My company Phoenix Nest is making an enzyme replacement therapy (ERT) for Sanfilippo type D and gene therapy for Sanfilippo type C. The other comparable ERT’s on the market run between $350-700 thousand a year. ERT is a monthly or bimonthly infusions for a patient’s lifetime. Gene Therapy is onetime procedure, other comparable diseases have priced the procedure at a million dollars. Aduhelm, is priced at $54,000 a year, which is nothing in comparison to how much families pay out of pocket to care for their cognitively impaired parents or children. We must bring assistants into our homes, send our kids to private schools, our parents to assisted living homes, we buy medical equipment, all kinds of palliative care therapies and over the counter regiments. For many families one of the parents must quit their job to stay home with their child or parent. That’s at least $50,000 right there. Not to mention the strain it puts on families emotionally and financially.

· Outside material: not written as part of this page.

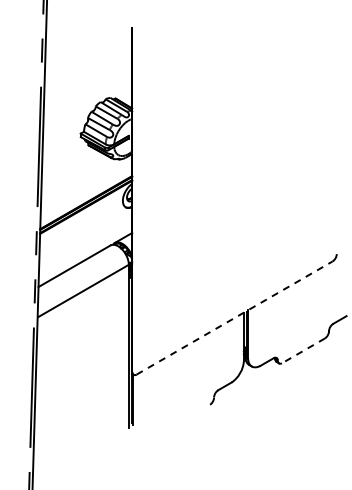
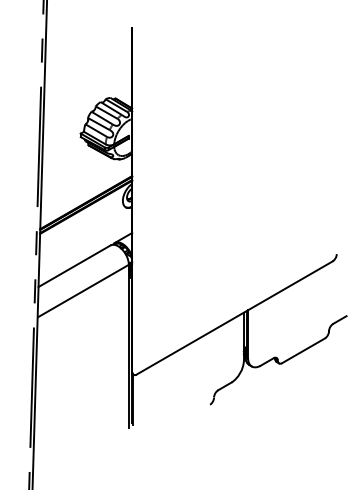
line at (235, 317): dashed -> solid
line at (303, 350): dashed -> solid
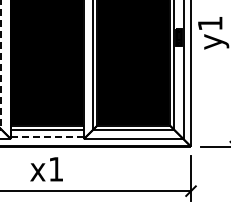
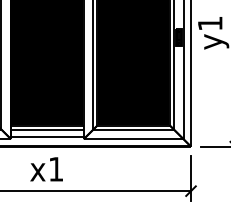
line at (1, 65): dashed -> solid
line at (46, 137): dashed -> solid
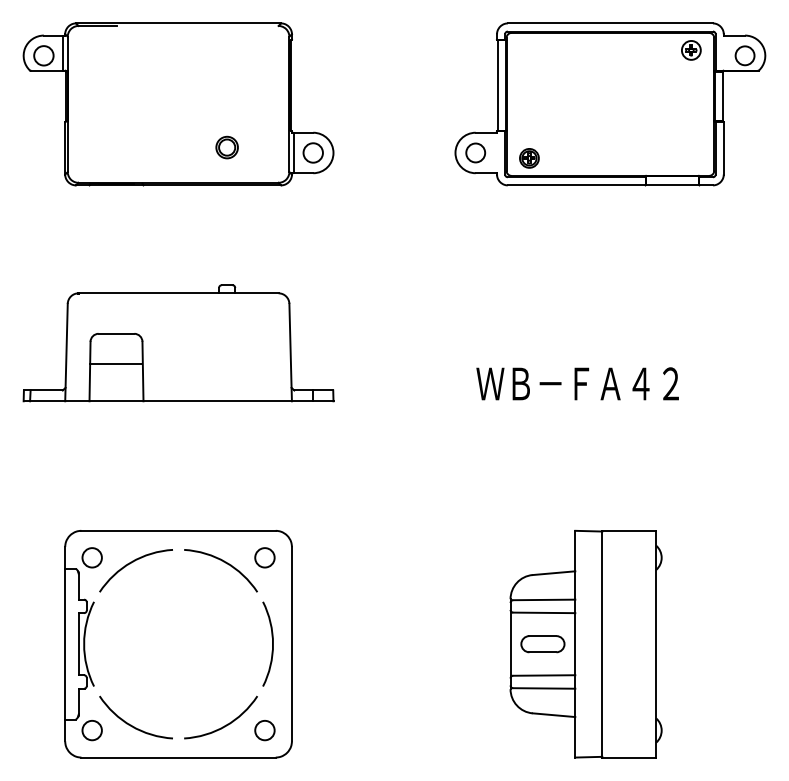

EveryLife Foundation released a study analyzing the financial and emotional burden on families caring for rare disease patients: Economic Burden of Care Disease Study The report found that in 2019 $966 Billion dollars were spent out of pocket, representing 379 rare diseases made up of 15.5 million Americans.
The FDA did the right thing by using Accelerated Approval for Alduhyme. Alzheimer’s ticks off all the requirements for the AA pathway. Furthermore, I don’t see any crime in an FDA employee knowing a Biogen employee, people in our space run in the same circles. Knowing someone across the isle and seeing that person at a conference or speaking on the same panel can’t be helped. Lastly, the FDA is supposed to be our partners in developing treatments. Their job is to help us find a regulatory path forward, if at the end of the trial the data shows that no meaningful benefit has been met, then the drug isn’t approved. In the case of AA, if after Biogen's phase 4 confirmatory trial shows no meaningful benefit, then Alduhyme will be pulled. I get the feeling that the uproar in the news is to sell papers and give people something to complain about. It has become our National past time to throw our regulators and policy makers under the bus.
I admit I was a bit skeptical about Biden’s decision to replace Dr. Janet Woodcock with Dr. Patrizia Carazzoni, I didn’t know anything about her, and I really like Dr. Woodcock. I am delighted that Dr. Carazzoni has come out strong, straight out of the gate and right on top of the COVID crisis. Impressive! Now if Biden would hurry up and confirm Dr. Woodcock as the White House official FDA commissioner.
Another great new piece of legislation coming out of the EveryLife Foundation the STAT act. STAT is asking that the Federal Government to create a Center of Excellence for rare diseases. Please sign on and spread the word.